Supervised and Unsupervised method of Fraud Detection
Supervised Methods
There are two main methods used in the literature to detect fraud: supervised and unsupervised. The most frequently used research methodology is classification (or supervised) methods. Supervised methods utilize prior information (also called labeled information) that contains both legitimate and fraudulent transactions, while unsupervised methods do not require any labeled data. Under the supervised method, a database of known fraudulent or legitimate cases is used to construct models used to detect fraud (Bolton and Hand 2002). The models are trained by prior labeled data, and then fraudulent and legitimate transactions are discriminated in accordance with those models. These methods assume that the pattern of fraud in the future will be the same as that in the past. Neural network models which use the supervised method appear frequently in recent research (Bolton and Hand 2002; Kou et al. 2004; Phua et al. 2005).

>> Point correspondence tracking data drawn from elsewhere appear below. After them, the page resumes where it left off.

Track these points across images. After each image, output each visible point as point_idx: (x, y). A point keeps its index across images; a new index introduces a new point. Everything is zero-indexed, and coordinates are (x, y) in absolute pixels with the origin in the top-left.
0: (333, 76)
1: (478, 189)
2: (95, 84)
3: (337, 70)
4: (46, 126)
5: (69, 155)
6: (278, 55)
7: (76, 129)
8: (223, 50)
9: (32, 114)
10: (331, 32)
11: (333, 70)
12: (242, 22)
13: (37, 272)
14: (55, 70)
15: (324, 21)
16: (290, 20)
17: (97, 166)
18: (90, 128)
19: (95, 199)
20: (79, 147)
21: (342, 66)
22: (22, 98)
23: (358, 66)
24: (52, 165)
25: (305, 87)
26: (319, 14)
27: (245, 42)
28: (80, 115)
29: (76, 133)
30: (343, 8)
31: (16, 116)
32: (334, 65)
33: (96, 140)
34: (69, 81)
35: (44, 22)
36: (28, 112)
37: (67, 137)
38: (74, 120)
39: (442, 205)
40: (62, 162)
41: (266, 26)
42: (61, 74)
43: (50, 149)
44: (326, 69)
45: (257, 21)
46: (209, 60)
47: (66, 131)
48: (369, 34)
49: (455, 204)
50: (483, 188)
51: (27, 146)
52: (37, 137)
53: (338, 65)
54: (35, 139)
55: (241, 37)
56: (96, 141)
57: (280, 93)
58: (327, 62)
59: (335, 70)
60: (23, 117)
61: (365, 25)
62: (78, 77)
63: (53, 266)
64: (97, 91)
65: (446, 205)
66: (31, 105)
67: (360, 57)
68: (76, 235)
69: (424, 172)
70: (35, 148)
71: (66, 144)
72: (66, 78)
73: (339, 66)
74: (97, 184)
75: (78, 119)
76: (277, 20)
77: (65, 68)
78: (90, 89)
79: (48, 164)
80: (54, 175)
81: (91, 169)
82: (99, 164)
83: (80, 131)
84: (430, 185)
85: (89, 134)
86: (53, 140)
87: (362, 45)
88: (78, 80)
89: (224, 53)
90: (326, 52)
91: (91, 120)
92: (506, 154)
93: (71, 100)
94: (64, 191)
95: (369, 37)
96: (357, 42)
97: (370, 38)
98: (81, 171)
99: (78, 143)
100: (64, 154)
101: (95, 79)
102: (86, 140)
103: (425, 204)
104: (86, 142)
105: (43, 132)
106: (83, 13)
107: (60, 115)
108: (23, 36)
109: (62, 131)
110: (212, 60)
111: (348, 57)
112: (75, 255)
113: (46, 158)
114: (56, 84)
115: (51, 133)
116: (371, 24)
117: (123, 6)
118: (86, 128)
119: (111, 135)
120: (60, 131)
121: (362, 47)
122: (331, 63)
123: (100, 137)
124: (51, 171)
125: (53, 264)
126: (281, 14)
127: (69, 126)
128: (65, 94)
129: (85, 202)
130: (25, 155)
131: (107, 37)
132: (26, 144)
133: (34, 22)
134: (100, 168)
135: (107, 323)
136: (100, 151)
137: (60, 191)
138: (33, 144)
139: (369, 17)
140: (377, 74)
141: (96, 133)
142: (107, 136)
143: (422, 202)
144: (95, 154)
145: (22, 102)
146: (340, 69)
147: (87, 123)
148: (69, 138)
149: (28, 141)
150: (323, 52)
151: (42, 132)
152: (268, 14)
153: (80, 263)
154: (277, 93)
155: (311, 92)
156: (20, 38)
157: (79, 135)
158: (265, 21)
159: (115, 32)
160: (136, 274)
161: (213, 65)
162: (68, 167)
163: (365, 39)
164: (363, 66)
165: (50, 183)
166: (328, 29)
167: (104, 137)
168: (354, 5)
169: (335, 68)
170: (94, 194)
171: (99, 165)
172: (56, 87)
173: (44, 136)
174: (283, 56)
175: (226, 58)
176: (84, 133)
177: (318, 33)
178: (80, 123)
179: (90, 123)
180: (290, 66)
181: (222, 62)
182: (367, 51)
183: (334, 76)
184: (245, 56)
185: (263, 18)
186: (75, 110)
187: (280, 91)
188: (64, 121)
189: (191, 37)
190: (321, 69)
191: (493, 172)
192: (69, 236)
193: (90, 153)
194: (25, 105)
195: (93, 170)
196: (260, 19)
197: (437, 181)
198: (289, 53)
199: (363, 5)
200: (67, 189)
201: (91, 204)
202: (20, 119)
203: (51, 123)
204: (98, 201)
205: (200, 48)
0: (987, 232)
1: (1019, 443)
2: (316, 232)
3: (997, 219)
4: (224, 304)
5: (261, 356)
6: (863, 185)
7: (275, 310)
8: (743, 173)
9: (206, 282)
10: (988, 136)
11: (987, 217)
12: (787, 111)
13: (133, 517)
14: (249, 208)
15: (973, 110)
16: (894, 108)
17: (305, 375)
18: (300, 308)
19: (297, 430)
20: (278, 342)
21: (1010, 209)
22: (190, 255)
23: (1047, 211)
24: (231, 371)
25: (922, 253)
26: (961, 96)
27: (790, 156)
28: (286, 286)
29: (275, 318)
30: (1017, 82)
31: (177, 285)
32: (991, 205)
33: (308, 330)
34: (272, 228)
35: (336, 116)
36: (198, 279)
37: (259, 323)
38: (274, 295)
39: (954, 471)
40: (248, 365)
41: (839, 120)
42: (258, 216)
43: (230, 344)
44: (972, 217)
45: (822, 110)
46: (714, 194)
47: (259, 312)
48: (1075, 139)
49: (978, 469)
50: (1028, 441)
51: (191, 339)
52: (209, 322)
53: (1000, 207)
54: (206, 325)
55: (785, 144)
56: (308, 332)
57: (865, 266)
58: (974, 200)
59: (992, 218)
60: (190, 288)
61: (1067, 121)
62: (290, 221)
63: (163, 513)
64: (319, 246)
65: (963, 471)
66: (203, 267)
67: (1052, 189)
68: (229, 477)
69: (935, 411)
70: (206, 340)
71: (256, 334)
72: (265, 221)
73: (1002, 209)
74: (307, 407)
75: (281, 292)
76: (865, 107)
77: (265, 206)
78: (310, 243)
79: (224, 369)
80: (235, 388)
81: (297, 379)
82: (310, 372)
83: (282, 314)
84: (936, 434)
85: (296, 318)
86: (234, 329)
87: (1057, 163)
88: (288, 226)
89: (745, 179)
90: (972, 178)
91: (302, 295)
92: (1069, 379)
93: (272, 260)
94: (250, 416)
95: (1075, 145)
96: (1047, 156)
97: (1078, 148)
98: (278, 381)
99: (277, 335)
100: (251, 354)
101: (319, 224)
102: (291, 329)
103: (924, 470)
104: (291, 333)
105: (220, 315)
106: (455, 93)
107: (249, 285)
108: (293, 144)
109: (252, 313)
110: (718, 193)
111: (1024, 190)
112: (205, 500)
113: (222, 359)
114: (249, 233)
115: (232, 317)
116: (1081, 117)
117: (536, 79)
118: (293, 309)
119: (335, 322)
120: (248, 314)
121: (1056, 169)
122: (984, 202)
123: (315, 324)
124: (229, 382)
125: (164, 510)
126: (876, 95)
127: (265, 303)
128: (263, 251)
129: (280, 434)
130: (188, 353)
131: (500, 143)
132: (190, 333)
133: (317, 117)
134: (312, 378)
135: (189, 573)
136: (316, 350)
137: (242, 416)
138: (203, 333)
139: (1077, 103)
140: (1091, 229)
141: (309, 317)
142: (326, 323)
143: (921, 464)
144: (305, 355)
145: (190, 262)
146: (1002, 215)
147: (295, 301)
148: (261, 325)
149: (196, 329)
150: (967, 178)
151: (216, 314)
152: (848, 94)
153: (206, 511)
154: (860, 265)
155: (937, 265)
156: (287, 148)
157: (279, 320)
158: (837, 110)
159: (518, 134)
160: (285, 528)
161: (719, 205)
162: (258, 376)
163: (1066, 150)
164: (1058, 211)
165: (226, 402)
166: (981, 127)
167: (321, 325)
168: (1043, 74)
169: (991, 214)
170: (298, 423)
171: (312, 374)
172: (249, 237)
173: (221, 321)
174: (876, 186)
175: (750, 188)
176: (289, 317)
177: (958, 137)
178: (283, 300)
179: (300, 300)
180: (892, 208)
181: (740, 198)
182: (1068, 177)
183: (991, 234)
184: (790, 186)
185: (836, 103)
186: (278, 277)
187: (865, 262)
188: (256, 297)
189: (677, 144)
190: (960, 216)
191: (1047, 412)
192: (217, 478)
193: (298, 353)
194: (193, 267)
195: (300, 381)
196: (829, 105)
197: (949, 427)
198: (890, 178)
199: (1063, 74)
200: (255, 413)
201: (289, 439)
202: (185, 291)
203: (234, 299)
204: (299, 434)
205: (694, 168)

Although often used in research, supervised methods pose several limitations resulting from their heavy dependence on reliable prior knowledge about both fraudulent and legitimate transactions. This may be impractical since prior information might be incorrect, since most companies do not have sufficient resources to examine every transaction. Consequently, some of those transactions labeled as legitimate are likely fraudulent, and therefore fraud detection models based on this information may be misleading (Bolton and Hand 2002). Another limitation of the supervised method is that the results are often not easily understood. This may be a substantial obstacle to implement fraud detection models since few enterprises can afford the requisite expertise (Sherman 2002). As a result, few enterprises would be interested in implementing the supervised method in practice. This is similar to analytical review procedures used by auditors where many sophisticated methods have been developed but simple methods dominate in practice. Another limitation is that a supervised model is not easily adjustable.

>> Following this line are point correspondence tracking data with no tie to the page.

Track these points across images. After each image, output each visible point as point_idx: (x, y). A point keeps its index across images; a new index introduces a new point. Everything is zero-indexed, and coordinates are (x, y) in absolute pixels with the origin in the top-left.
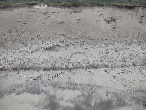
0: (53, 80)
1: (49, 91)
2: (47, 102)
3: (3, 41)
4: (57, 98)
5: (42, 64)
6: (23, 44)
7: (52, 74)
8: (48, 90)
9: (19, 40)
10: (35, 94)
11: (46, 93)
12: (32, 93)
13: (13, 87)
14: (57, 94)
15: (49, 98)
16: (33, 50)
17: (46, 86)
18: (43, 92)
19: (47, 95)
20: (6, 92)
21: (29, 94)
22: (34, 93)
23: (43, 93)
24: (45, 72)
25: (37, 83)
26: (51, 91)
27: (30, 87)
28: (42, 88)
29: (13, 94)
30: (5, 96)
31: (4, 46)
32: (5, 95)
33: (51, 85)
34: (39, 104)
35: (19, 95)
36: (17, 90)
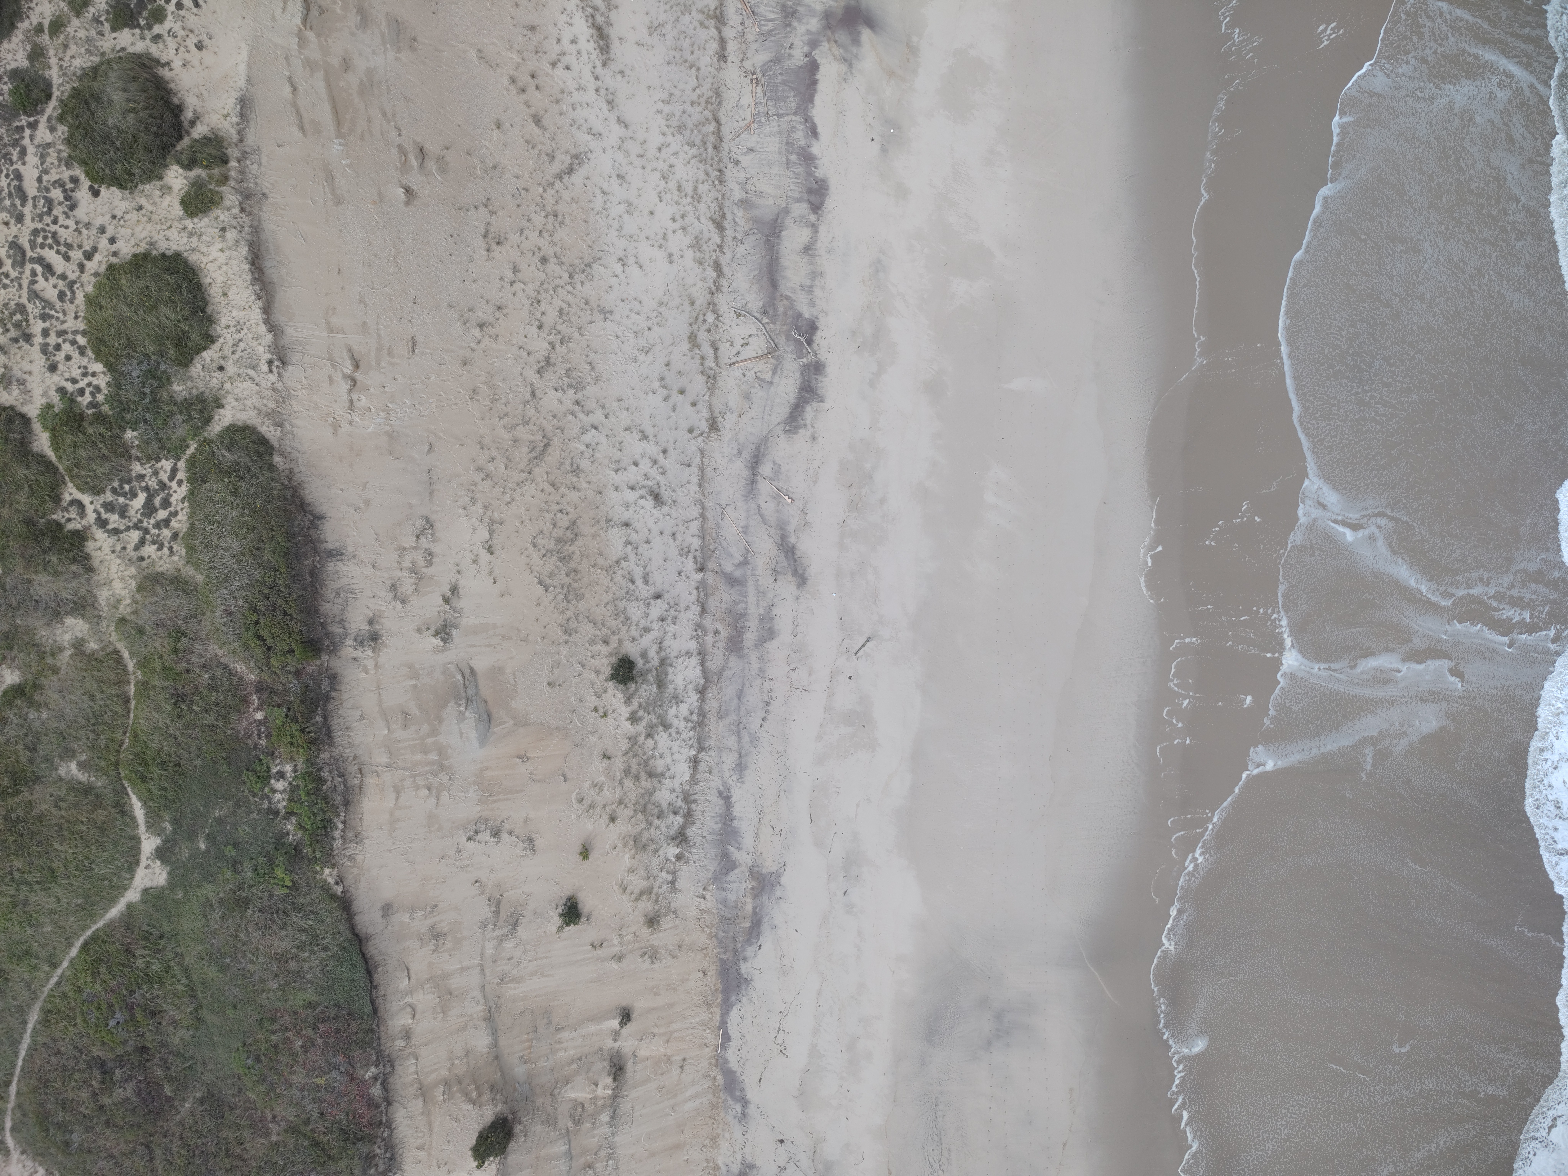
0: (770, 24)
1: (809, 32)
2: (842, 36)
3: (559, 270)
4: (830, 6)
5: (698, 69)
6: (570, 171)
7: (741, 27)
8: (805, 38)
9: (550, 192)
10: (817, 77)
11: (814, 44)
12: (815, 90)
13: (793, 157)
14: (819, 7)
15: (829, 33)
16: (613, 118)
17: (792, 44)
18: (811, 53)
19: (822, 38)
20: (809, 174)
21: (818, 99)
22: (815, 82)
23: (816, 54)
24: (730, 58)
25: (780, 77)
26: (809, 27)
27: (792, 102)
28: (798, 58)
29: (815, 150)
30: (819, 173)
31: (589, 265)
32: (817, 175)
33: (788, 29)
34: (845, 60)
35: (820, 130)
36: (803, 143)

A major concern in fraud prevention/detection research is that models may work only for the data that is used in creating the models. The generalizability of fraud profiles is highly dependent on the context of the original model development and on the target environment. For example, if new data comes into the dataset, those models may not work due to either over-fitting to the training dataset or unknown fraud types. In addition, the robustness of models is a major concern during extension, re-utilization, and adaptation. Considering that fraud perpetrators adapt to find loopholes in an enterprise’s current fraud prevention/detection system, this can be a critical weakness. In order to adapt to unknown types of attacks, it is important that the systems should be dynamically extendable and adjustable. Last but not least, the supervised methods suffer from uneven class sizes of legitimate and fraudulent observations. Generally, the number of fraudulent observations is greatly outnumbered by that of legitimate ones. About 0.08% of annual observations are fraudulent (Hassibi 2000). In other words, even if a model classifies all fraudulent transactions as legitimate regardless of their true identities, the error rate (the number of correctly classified transactions/the total number of transactions) of the model is extremely small, which can be misleading.
Unsupervised Methods
Unsupervised methods have received far less attention in literature than supervised methods. Unsupervised methods focus on detection of changes in behavior or unusual transactions (i.e. outliers) by using data-mining methods. Anomaly/outlier detection is the recognition of patterns in data that do not conform to expected behavior (Chandola et al. 2009). The major advantage of unsupervised methods is that they do not require labeled information, which is generally unavailable due to censorship (Bolton and Hand 2002; Kou et al. 2004; Phua et al. 2005). The results are not disclosed in public either to maintain an enterprise’s competitive advantage or because of public benefits (Little et al. 2002).